### [What you will do]
**a)** Summarize the mocksh documentation below in two sentences.
**b)** Rewrite the paragraph of the mocksh documentation that begins "mocksh is a leaky abstraction" as a short bulleted list, keeping its main facts.
**c)** In the mocksh documentation, reproduce the text starting with "If you're tired" and going on through "with Python's syntax.".

(Exercise passage Opens)

Because capture_ also runs processes in the background, you can wait with gathering the output until later. You could loop through its lines:

>>> for line in sh.long_process():
...     process(line)

Or you could collect it all in one go:

>>> proc = sh.expensive_computation()
>>> # do things
>>> output = str(proc)

Exception handling

Commands that fail raise a CommandError.

As a convenience for from mocksh import sh, the exception type is accessible as sh.CommandError_ (note the underscore).

The exception is subclassed for different return codes and signals. Subclasses can be accessed with the code classmethod. For example:

>>> try:
...     sh.false()
... except sh.CommandError_.code(10):
...     print("Exited with 10")
... except sh.CommandError_.code(1):
...     print("Exited with 1")
Exited with 1

Signals can be referred to by name:

>>> try:
...     sh.tcc('-run', '-', input_='#include <stdio.h> int main() { puts(0); }')
... except sh.CommandError_.code('SIGSEGV'):
...     ...

Command objects

sh is a mocksh.Command object. Commands like sh.echo and sh.ls['-l', '-h'] are also Command objects.

Command objects can contain a prepared set of arguments for Process. This is how piping is implemented: _pipe returns a new Command object with tail set to the last Process.

If you're tired of typing .capture_ all the time, you could create your own launcher like this:

>>> import mocksh
>>> mysh = mocksh.Command(capture_stdout=True, wait=False)
>>> str(mysh.echo('test'))
'test\n'

Why you should use subprocess instead

mocksh is a leaky abstraction. It pretends external processes are Python functions, but external processes don't behave like Python functions at all. It tries to copy sh's semantics, but sh's semantics are incompatible with Python's syntax.

In most cases you're better off using subprocess directly, through a nice interface like subprocess.run. It will be easier to reason about because it doesn't hide what's getting executed.

Similar projects

  • sh (unrelated to other uses of the word sh in this document)
  • plumbum

(Exercise passage Closes)
(Data shown Opens)

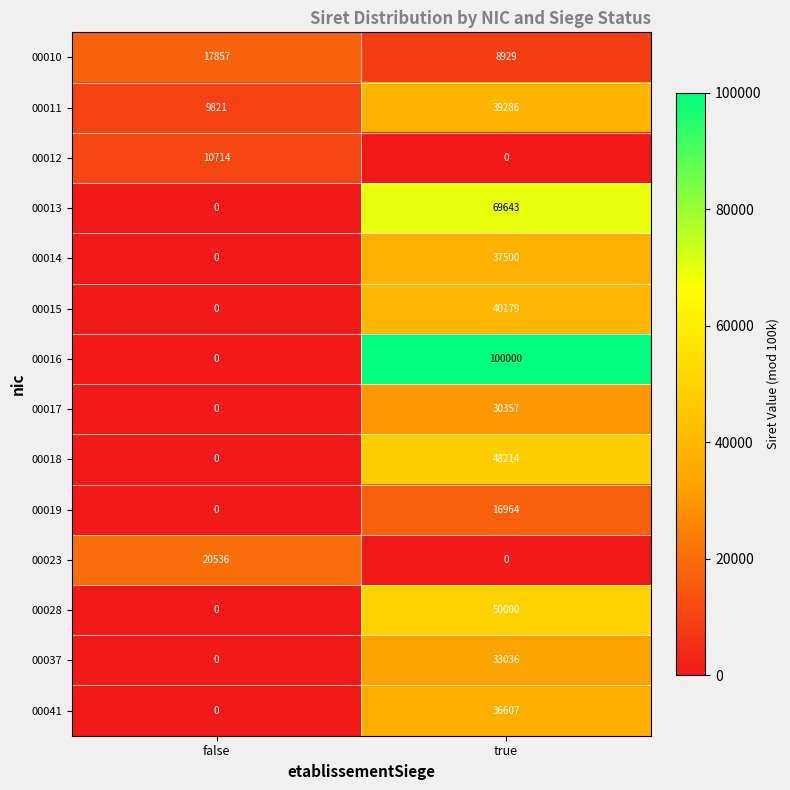

Rank the series by their maximum value, from lowest to highest.

00012, 00019, 00010, 00023, 00017, 00037, 00041, 00014, 00011, 00015, 00018, 00028, 00013, 00016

(Data shown Closes)

### [Responses to the exercise]
**a)** In mocksh, commands can run in the background with their output gathered later, and a failing command raises a CommandError that is subclassed by return code and by signal. The documentation nonetheless calls mocksh a leaky abstraction and advises using subprocess directly, for example through subprocess.run, in most cases.

**b)**
- mocksh is a leaky abstraction.
- It treats external processes as Python functions, although they do not behave like Python functions at all.
- It tries to copy sh's semantics, which are incompatible with Python's syntax.

**c)**
If you're tired of typing .capture_ all the time, you could create your own launcher like this:

>>> import mocksh
>>> mysh = mocksh.Command(capture_stdout=True, wait=False)
>>> str(mysh.echo('test'))
'test\n'

Why you should use subprocess instead

mocksh is a leaky abstraction. It pretends external processes are Python functions, but external processes don't behave like Python functions at all. It tries to copy sh's semantics, but sh's semantics are incompatible with Python's syntax.